Assustada com o que leu nas redes sociais desde a prisão dos petistas condenados pelo STF, uma leitora desabafou no Facebook: “Fascismo social”. Confesso que também me assustei, tanto quanto me assustei naquela manifestação na avenida Paulista, em São Paulo, quando a multidão enfurecida expulsou militantes de esquerda e de movimentos sociais. Exultante, o repórter da TV Bandeirantes registrou na edição da noite seguinte: “Escorraçados”.
Que os condenados deveriam ir de carroça até a prisão, puxando uns aos outros; que deveriam ser fuzilados com um tiro de 7mm; que deveriam ser entregues aos black blocs, supostamente para linchamento. Li e tenho registro do que foi escrito por gente que se identifica abertamente, com foto e tudo. É mais que a tradicional arrogância da elite brasileira, mais que expressão da licença para dispor do corpo alheio — como em nosso escravismo fundador — ou demonstração de que o entulho autoritário da ditadura está vivinho por aí.

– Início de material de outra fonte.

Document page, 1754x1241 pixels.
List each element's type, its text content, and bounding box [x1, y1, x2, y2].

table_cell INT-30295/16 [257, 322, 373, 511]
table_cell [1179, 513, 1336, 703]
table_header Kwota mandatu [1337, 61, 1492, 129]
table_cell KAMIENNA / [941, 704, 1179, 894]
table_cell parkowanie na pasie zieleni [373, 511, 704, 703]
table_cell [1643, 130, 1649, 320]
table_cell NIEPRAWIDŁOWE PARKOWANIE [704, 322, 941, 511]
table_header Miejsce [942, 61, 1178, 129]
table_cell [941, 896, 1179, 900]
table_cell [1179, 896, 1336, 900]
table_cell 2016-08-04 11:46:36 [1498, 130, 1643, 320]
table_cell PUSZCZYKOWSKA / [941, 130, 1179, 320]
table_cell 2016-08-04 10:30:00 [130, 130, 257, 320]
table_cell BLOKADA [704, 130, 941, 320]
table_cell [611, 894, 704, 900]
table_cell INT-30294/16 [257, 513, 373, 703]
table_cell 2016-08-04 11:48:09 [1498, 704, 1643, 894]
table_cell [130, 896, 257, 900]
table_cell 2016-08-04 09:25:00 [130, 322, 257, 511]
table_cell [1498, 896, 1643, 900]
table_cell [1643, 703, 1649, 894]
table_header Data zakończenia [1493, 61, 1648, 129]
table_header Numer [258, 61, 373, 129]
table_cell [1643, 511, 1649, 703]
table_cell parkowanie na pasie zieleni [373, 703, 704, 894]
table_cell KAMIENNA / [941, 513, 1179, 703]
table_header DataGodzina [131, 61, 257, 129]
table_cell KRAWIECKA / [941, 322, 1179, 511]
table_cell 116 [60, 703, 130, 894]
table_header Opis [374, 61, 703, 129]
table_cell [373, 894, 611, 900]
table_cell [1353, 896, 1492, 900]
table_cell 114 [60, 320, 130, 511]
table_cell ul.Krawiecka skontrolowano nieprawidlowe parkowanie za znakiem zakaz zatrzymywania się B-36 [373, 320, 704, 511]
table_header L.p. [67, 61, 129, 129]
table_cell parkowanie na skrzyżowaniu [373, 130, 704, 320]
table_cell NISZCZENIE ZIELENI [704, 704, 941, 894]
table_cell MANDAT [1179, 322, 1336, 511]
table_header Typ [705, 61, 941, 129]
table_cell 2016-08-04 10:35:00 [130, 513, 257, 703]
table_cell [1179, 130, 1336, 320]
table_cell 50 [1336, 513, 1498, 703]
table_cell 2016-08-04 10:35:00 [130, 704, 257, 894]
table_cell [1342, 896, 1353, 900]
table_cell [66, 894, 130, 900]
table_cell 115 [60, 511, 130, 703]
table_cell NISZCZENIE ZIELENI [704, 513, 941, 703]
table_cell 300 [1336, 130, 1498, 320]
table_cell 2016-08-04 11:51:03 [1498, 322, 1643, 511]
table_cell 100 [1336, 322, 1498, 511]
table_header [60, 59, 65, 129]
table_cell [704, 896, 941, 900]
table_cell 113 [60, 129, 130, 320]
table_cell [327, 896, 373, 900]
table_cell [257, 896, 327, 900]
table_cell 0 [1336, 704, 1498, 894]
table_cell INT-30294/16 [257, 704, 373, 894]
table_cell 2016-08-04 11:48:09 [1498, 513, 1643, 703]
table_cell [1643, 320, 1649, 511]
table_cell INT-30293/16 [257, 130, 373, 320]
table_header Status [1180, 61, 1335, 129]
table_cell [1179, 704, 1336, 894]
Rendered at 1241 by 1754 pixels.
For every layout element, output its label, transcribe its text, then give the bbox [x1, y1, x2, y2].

No ano que vem será comemorado um aniversário de dez anos. A década em que a mídia corporativa brasileira repetiu basicamente o mesmo discurso sobre “o maior escândalo de corrupção da História”. O “escorraçados” dito na TV pelo repórter da Band, sem qualquer tipo de reflexão ou contextualização, legitima, estimula e “naturaliza” o discurso que ecoa hoje nas redes sociais. Mas também estamos diante de um fenômeno original.
Há algo intrínseco às redes sociais — à comunicação instantânea, sem fronteiras — que potencializa a violência verbal que temos testemunhado.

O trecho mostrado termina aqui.